Il était ivre et, dans l'une de ses mains, il tenait vingt-neuf mille couronnes.
Elle porta instinctivement la main à sa poitrine, à l'endroit où se trouvait la pochette. Mais tout ce qu'elle sentit fut sa propre peau. Elle était nue.
Il ricana et tendit l'autre main, qui tenait la pochette.
– C'est ça que tu cherches?
Elle déglutit péniblement. Sa bouche était sèche comme de l'amadou. Cela faisait des années qu'elle n'avait pas bu d'alcool pur. D'après ses souvenirs, elle n'en avait pas pris beaucoup, mais elle vit que la bouteille posée sur la table était vide.
– Sale pute! Tu m'envoies à la poste et tu chiales parce que t'as pas de fric!
Elle s'efforça de réfléchir. Son soutien-gorge était posé à côté d'elle et elle tendit la main, mais il fut plus prompt.
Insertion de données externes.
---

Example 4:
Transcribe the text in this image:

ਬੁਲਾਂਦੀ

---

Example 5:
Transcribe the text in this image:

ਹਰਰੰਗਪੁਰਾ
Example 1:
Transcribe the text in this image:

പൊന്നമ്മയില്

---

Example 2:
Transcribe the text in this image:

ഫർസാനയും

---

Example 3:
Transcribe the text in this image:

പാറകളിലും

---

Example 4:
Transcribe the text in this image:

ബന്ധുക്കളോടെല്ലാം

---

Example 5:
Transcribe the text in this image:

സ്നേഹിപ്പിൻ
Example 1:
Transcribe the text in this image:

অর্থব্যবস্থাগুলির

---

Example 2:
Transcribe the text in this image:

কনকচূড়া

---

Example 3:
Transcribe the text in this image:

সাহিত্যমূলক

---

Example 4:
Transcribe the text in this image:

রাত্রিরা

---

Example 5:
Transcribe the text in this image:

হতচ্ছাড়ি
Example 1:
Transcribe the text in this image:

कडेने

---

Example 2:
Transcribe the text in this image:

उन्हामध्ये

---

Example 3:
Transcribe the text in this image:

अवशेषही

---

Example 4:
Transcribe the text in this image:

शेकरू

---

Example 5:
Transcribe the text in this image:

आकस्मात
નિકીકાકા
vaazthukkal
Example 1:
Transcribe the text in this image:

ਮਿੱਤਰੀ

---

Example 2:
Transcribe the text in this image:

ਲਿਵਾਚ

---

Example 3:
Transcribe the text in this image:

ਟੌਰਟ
Un rapide mouvement du pied et le sous-vêtement se retrouva hors de sa portée. Elle tenta de se couvrir avec son sac de couchage.
– Sois gentil, Thomas...
Ses yeux se réduisaient à de minces fentes.
– Comment t'as pu m'envoyer là-bas? Tu comprends pas que j'aurais pu me faire pincer? Alors que tu te balades avec une fortune autour du cou!
Il froissa les billets dans sa main.
– C'est mes économies, murmura-t-elle.
– Tiens donc.
– Oui, pour acheter une maison.
Tout d'abord, il se contenta de la regarder. Puis il se rejeta en arrière et éclata de rire. Il faillit perdre l'équilibre et dut se retenir à l'échelle pour ne pas tomber à la renverse. Cela ne fit bien entendu que renforcer sa colère. Avant qu'il ait le temps de dire quoi que ce soit, elle ouvrit le sac de couchage.
– Thomas, dit-elle aussi doucement qu'elle le put. Faut pas qu'on se dispute pour ça. Je voulais te le montrer, cet argent.
Elle avait mal au cœur. Quant à lui, il se tenait toujours à l'échelle mais avait du mal à rester sur ses jambes.
– Je suis venue ici parce que j'avais envie de te revoir.
Il regarda ses seins. Elle eut l'impression que ses yeux étaient des mains et elle dut réprimer un frisson involontaire. Il lâcha la pochette, qui tomba sur le sol. Elle tenta de sourire. D'un geste négligent il balaya ses espoirs, éparpillant les billets qui tombèrent sur le sol, dans la sciure, en virevoltant.
Puis il se jeta sur elle et elle pria le ciel que cela aille vite.